• Problems to work on:
• 1. In the article on Glasgow's life expectancy gap, how long did Kirsty Mackay spend interviewing and photographing her subjects?
• 2. From the article on Glasgow's life expectancy gap, reproduce word for word the stretch from "Mackay spent four" through "places on welfare.".

The photographer exploring Glasgow‘s life expectancy gap

The photographer exploring Glasgow‘s life expectancy gap

The Fish That Never Swam — Across all social classes in Glasgow, life expectancy is reduced by 15 per cent. In a new project, photographer Kirsty Mackay reflects on the lives cut short.

Growing up, Scottish documentary photographer Kirsty Mackay was intrigued by the poem used to remember the Coat of Arms representing the life and legends of Saint Mungo, the patron saint of Glasgow. It reads: ‘There’s the tree that never grew, there’s the bird that never flew, there’s the fish that never swam, there’s the bell that never rang.’ It’s from this poem that Mackay’s new photo book, The Fish That Never Swam – an illuminating insight into Glaswegian lives – take its name. 

Glasgow is a city where life expectancy is reduced by 15 per cent across all social classes. Mackay says the Coat of Arms and the title of her book allude to this land of lost opportunity. “[Shorter life expectancy] touches everybody in the city. It affects me and it affects my family,” says Mackay. “That was the thing that really galvanised my desire to tackle this.” 

A memorial in Possilpark for Steph Russell, murdered in a knife attack at the age of 20

Mackay spent four years interviewing and photographing her subjects, collecting their stories and how they perceive Glasgow’s excess mortality. In 2016 the Glasgow Centre for Population Health published their research on Adverse Childhood Experiences (ACES), which concluded that the experiences we have as children can have a direct influence on our physical wellbeing. Abuse, neglect, and addiction are some of the variables that have an effect on children as they grow older. Mackay says that these factors are prominent in Glasgow due to the lack of priority the government places on welfare.

• Dataset extract:
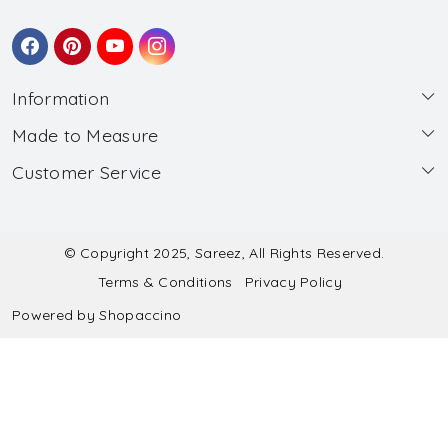
Information
Made to Measure
About Us
Customer Service
Made to Measure
Wholesale
Contact
Submit Blouse Measurement
Testimonials
FAQ
Submit Salwar Suit Measurement
Blog
© Copyright 2025, Sareez, All Rights Reserved.
Terms & Conditions
Privacy Policy
Shipping & Handling
Submit Lehenga Choli Measurement
Powered by
Shopaccino
Refund & Cancellation Policy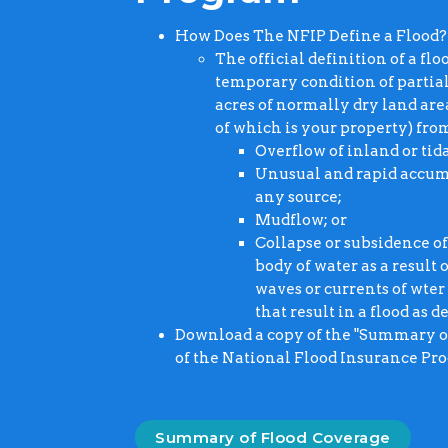
How Does The NFIP Define a Flood?
The official definition of a fl
temporary condition of partia
acres of normally dry land area
of which is your property) fro
Overflow of inland or tid
Unusual and rapid accumu
any source;
Mudflow; or
Collapse or subsidence of
body of water as a result
waves or currents of wter
that result in a flood as d
Download a copy of the "Summary of 
of the National Flood Insurance Pr
Summary of Flood Coverage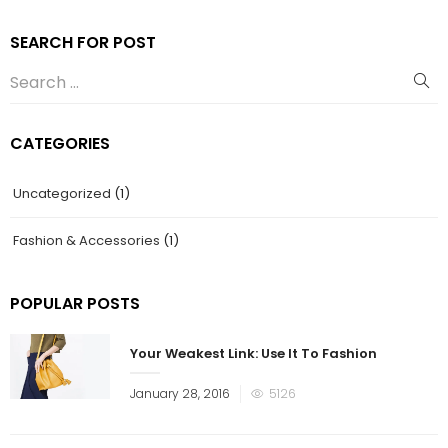
SEARCH FOR POST
CATEGORIES
Uncategorized
(1)
Fashion & Accessories
(1)
POPULAR POSTS
Your Weakest Link: Use It To Fashion
January 28, 2016
5126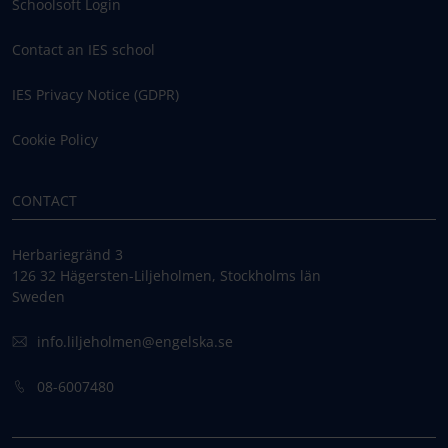
Schoolsoft Login
Contact an IES school
IES Privacy Notice (GDPR)
Cookie Policy
CONTACT
Herbariegränd 3
126 32 Hägersten-Liljeholmen, Stockholms län
Sweden
info.liljeholmen@engelska.se
08-6007480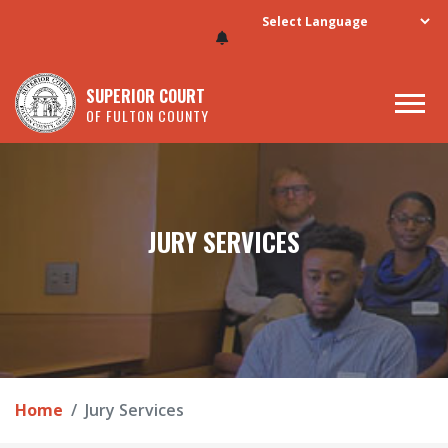
Skip to main content
SUPERIOR COURT
OF FULTON COUNTY
JURY SERVICES
Home
Jury Services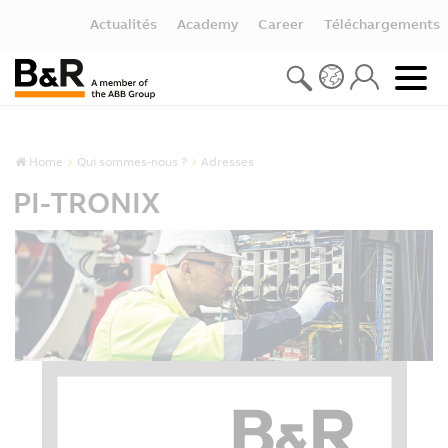
Actualités
Academy
Career
Téléchargements
Home
Qui sommes-nous ?
Adresses
PI-TRONIX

• Results by task:
• 1. Four years.

• 2.
Mackay spent four years interviewing and photographing her subjects, collecting their stories and how they perceive Glasgow’s excess mortality. In 2016 the Glasgow Centre for Population Health published their research on Adverse Childhood Experiences (ACES), which concluded that the experiences we have as children can have a direct influence on our physical wellbeing. Abuse, neglect, and addiction are some of the variables that have an effect on children as they grow older. Mackay says that these factors are prominent in Glasgow due to the lack of priority the government places on welfare.